Technical Tools - Commodities
The mystery of the USDA Commodity system will be unraveled in our Lunch Box Commodity area. How does a school use and manage its commodity allocation if they want to produce fresh meals? Does your state help or hinder your school’s desire to use brown box? Why isn’t brown box 8-cut chicken packed IQF? Why does every state have a different approach to handling and distributing commodity foods? All this and more in our Phase II launch. We’ll be announcing when it goes live!
Food Distribution 2000 - Transforming Food Distribution for the Next Millenium
This report gives us a historical perspective on why our commodities are distributed in the current fashion:
"The commodity program in schools has two primary objectives. One is to assist U.S.
agricultural producers by buying products under price-support and surplus-removal programs.
The other is to support the school lunch program by providing nutritious, high-quality food to
school children. These two objectives should be met in an effective and efficient manner so that
as much money as possible is used to purchase food and as little as possible is wasted or spent
on nonvalue added activities. Each dollar that goes for unnecessary storage or other nonvalue
added costs -- and each dollar that goes for food that kids won’t eat -- is a dollar wasted."

**AVAILABLE DATA**
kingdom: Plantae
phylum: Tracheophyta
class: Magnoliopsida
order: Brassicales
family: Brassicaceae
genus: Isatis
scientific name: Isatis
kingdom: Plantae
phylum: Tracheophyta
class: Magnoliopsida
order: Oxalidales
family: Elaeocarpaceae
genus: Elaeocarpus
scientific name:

* * *

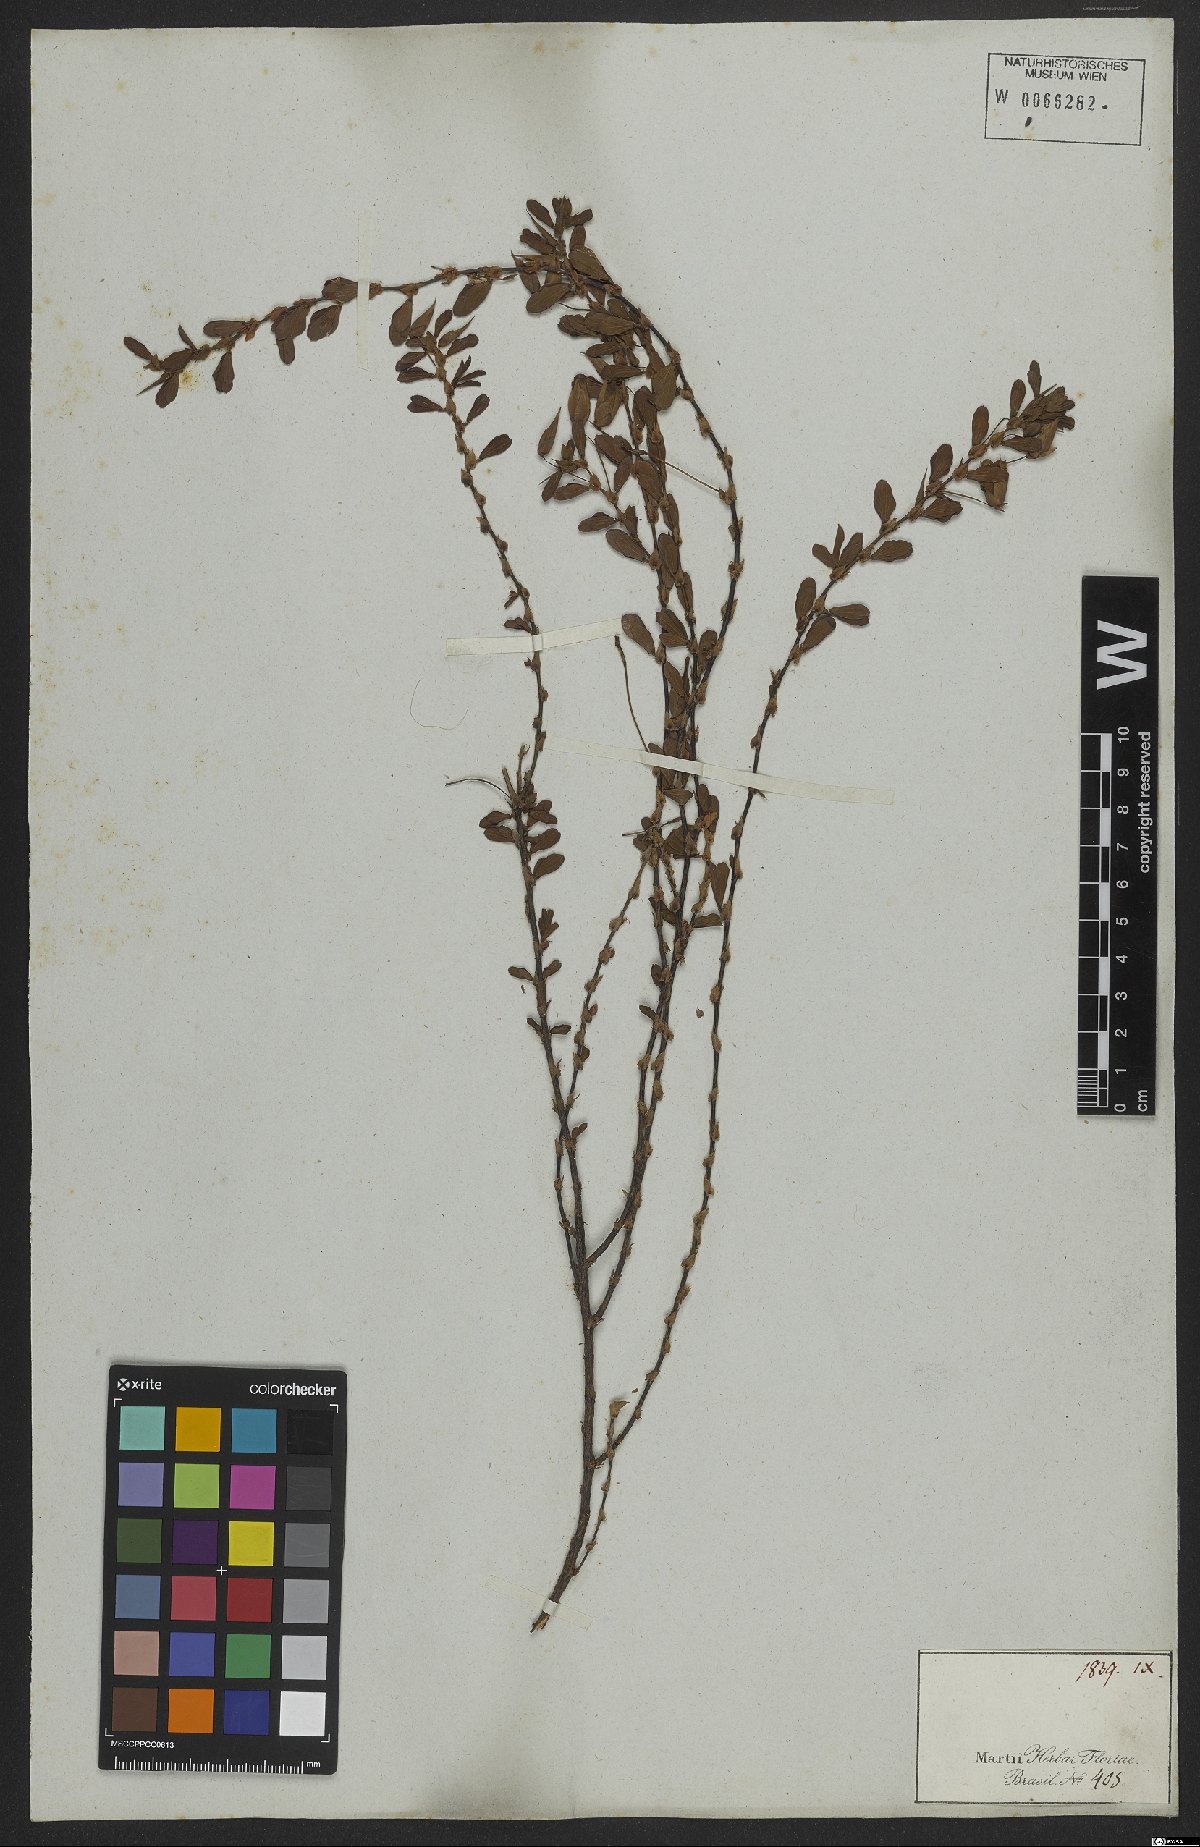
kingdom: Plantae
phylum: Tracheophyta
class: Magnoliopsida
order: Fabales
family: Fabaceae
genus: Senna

**WHAT TO WORK ON**
1. Summarize the commodities text in two sentences.
2. List every question the commodities text asks.

**ANSWERS PER TASK**
1. The text promises that a coming Lunch Box Commodity area will explain the USDA Commodity system, including how schools manage commodity allocations for fresh meals and why states handle commodity foods differently. It quotes a report stating that the school commodity program aims both to help U.S. agricultural producers and to give schoolchildren nutritious, high-quality food, with as little money as possible wasted on storage, other nonvalue added costs, or food kids won't eat.

2.
- How does a school use and manage its commodity allocation if they want to produce fresh meals?
- Does your state help or hinder your school's desire to use brown box?
- Why isn't brown box 8-cut chicken packed IQF?
- Why does every state have a different approach to handling and distributing commodity foods?